▸ DOCUMENT EXCERPT
[Start of section]

Monday, October 03, 2011

Cultural gap: Machine Learning vs Traditional stats


About a decade ago there has been a somewhat controversial paper published by L. Breiman which criticizes the current research trend done by classical/traditional stats community.  In a provoking tone, he compared the research done by the traditional stats community (what he called “Data Modeling Culture”) with the one done by newer machine learning community (referred to as “Algorithmic Modeling community”).   Pretty much everyone recognizes the contribution of the later now, especially in the realm of analytical predictive task with very successful algorithm based on some form of Support Vector Machines SVM or the Random Forest (incidentally created by Breiman himself).   Unfortunately Breiman died not so long after his paper so we will never have the chance to hear his reflection about how things turn out to be nowadays. 

I cannot pretend to follow closely the progression of each culture* and know whether the gap is decreasing or reshaping, or yet whether the “Data Modeling Culture” is catching up and keep on updating their mathematical grounding to better leverage the ever increasing computing power/storage resource made available today.  
*as a side note: although I don’t dedicate enough time to it, I always enjoy going back to the rigor and mathematical grounding of the research/academic world especially after having dealt with too much imprecision, fuzziness, and lack of clarity often characterizing the so-called “real” world project ;-)  
However, I guess that Breiman’s paper helped each community in their own way and contributed in widening each other’s point of view.   This point of view is supported by the growing number of researchers & books treating new algorithmic-based techniques from a more theoretical standpoint and using a more inferential perspective (ex includes work from researcher involved in “statistical learning” like Trevor Hastie, Robert Tibshirani, Jerome Friedman,  Vladimir Cherkassky, Filip Mulier.    

So because of this importance, I decided to highlight some of the elements brought up at the time in Breiman’s article.

Difference in Theoretical Approach

In  essence, most problem typically involve one response variable y which is generated through some form of data generation process attributed to nature functions.   In order to either 1) predict future or unseen y or to 2) understand better how nature operates in generating y, we use a set of input variables contained in the vector x, that we believe have some role in the generation of y.   Obviously, there are other more complex considerations here such as 1) data generation mechanism may originate from more than one underlying process,   2) independency assumption of predictors x, 3) co-dependency or inter-dependencies between the x’s, 4) unobserved input variables z affecting the process, 5) causality vs inference, ..etc.   But these aspects were not the focus of the original paper.

The “Data modelling” culture strive with the utilization of a so-called stochastic data model represented as a simplified model used to replace the nature functions involved in generating y.   These simplified data model are characterized by a chosen function along with their set of associated unknown parameters (BTW these parameters can never be observed) and some form of random noise (e) added especially to explain the difference between the predicted value f(x|m,e) and the real outcome y.    Function used can be simple as linear regression, logistic regression, Cox mode, or more complex like Bayesian methods combined with Markov Chain Monte Carlo.  

The “Algorithmic modelling” considers the nature functions far too complex to be usefully and accurately transposed into a simplified model.  As such, their approach is to consider nature as a black-box and their goal is to find an algorithm function af(x) that operate on x to predict y.  The set of algorithm is growing at fast pace and include things like decision trees, neural nets, svm, random forest, etc.

[End of section]

▸ EXERCISE SET
- a) Answer these questions from the post on machine learning versus traditional statistics:
(i) What name did Breiman give to the research done by the traditional stats community?
(ii) Which algorithm does the post say Breiman himself created?
(iii) How does the "Algorithmic modelling" approach treat nature?
- b) Quote word for word the passage of the post on machine learning versus traditional statistics starting at "Cultural gap: Machine" and ending at "to be nowadays.".

▸ DATA FOR REVIEW
[Start of section]

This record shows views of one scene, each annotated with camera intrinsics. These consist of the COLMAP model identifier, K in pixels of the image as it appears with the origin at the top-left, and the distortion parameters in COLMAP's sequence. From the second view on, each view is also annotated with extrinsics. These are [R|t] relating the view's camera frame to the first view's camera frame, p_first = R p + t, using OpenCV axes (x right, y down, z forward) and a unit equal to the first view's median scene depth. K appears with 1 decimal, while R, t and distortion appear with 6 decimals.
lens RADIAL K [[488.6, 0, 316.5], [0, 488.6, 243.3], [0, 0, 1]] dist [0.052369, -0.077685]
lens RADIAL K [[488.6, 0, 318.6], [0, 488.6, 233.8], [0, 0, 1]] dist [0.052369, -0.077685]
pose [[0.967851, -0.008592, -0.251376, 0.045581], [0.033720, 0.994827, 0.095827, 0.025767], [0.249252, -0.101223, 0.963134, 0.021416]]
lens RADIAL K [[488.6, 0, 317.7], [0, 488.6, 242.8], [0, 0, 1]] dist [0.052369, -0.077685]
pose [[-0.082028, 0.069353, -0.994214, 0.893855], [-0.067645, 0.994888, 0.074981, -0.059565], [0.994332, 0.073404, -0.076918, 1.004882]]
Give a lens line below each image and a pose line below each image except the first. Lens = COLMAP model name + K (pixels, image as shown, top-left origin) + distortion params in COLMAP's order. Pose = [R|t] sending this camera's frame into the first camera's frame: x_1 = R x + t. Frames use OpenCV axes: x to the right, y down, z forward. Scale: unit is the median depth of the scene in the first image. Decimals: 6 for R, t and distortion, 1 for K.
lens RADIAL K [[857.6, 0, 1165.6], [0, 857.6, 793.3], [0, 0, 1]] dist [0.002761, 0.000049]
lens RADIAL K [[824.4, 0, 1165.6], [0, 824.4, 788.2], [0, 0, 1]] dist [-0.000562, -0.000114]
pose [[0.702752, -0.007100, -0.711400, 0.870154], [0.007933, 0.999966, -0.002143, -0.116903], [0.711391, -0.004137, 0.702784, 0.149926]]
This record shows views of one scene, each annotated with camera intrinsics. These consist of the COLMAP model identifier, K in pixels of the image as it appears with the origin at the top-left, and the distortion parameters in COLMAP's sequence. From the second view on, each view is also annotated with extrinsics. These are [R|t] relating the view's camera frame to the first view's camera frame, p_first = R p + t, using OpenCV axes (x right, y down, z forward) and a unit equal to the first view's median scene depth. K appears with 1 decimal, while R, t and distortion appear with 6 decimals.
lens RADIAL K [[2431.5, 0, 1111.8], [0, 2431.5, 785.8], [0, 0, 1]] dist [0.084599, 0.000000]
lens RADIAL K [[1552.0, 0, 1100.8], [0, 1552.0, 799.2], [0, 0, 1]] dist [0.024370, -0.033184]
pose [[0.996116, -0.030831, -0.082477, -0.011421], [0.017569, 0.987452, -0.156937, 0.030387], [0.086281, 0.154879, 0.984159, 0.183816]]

[End of section]

▸ SOLUTIONS PER TASK
- a)
(i) "Data Modeling Culture."
(ii) The Random Forest.
(iii) As a black box.

- b)
Cultural gap: Machine Learning vs Traditional stats


About a decade ago there has been a somewhat controversial paper published by L. Breiman which criticizes the current research trend done by classical/traditional stats community.  In a provoking tone, he compared the research done by the traditional stats community (what he called “Data Modeling Culture”) with the one done by newer machine learning community (referred to as “Algorithmic Modeling community”).   Pretty much everyone recognizes the contribution of the later now, especially in the realm of analytical predictive task with very successful algorithm based on some form of Support Vector Machines SVM or the Random Forest (incidentally created by Breiman himself).   Unfortunately Breiman died not so long after his paper so we will never have the chance to hear his reflection about how things turn out to be nowadays.